*** Block opens ***
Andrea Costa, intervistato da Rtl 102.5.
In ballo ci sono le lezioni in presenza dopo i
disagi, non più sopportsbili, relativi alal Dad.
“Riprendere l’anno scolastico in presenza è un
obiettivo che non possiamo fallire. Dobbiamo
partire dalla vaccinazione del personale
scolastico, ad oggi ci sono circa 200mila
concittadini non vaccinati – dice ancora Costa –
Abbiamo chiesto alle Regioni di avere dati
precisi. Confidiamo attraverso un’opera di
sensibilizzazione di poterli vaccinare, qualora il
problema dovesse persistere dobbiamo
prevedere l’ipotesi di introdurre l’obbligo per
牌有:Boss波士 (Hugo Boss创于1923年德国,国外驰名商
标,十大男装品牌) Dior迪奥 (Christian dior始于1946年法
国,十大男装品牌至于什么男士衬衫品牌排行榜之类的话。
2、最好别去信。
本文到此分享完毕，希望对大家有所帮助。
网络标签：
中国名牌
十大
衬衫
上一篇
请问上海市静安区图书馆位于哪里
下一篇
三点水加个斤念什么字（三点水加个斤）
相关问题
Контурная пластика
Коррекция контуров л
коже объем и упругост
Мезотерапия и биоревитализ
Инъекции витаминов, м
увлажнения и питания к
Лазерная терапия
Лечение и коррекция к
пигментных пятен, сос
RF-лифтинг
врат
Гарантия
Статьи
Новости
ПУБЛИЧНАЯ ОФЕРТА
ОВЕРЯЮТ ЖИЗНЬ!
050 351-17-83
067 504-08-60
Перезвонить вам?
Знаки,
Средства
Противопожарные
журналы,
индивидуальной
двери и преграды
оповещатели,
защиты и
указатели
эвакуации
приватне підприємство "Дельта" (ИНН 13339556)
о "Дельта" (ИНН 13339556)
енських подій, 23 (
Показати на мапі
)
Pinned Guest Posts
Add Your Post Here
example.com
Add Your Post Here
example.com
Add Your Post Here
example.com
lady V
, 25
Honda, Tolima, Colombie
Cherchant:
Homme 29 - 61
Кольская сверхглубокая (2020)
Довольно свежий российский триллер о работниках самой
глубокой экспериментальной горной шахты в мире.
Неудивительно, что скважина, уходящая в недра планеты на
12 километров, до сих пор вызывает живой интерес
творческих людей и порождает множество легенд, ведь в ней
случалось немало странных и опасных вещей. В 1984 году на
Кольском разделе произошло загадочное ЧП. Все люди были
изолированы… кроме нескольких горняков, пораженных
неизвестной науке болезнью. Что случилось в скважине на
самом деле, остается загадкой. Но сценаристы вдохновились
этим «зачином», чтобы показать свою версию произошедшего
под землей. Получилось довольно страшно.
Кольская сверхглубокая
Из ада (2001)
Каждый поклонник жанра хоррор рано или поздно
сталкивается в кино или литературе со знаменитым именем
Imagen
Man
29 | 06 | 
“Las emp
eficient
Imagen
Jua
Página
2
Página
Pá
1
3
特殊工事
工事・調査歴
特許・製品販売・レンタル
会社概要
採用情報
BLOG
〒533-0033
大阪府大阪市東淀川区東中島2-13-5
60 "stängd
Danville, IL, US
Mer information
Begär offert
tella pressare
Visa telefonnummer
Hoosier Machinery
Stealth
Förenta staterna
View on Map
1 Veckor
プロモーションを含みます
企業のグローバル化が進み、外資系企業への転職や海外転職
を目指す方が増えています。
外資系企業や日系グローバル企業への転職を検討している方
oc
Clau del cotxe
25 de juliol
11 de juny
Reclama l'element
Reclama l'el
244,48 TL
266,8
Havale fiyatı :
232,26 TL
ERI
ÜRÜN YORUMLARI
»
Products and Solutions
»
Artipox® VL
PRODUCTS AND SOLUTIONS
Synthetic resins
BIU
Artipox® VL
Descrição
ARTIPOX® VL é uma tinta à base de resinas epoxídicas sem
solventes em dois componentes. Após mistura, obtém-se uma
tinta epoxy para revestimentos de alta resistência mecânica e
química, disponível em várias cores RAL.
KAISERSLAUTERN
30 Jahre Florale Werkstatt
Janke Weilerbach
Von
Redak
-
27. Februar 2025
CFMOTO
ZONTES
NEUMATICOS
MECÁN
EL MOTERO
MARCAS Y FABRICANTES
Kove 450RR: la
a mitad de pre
*** Block closes ***
**ASSIGNMENT:**
Wherever a line contains the string "sono", copy that line from the data.

**TASK OUTPUT:**
In ballo ci sono le lezioni in presenza dopo i
scolastico, ad oggi ci sono circa 200mila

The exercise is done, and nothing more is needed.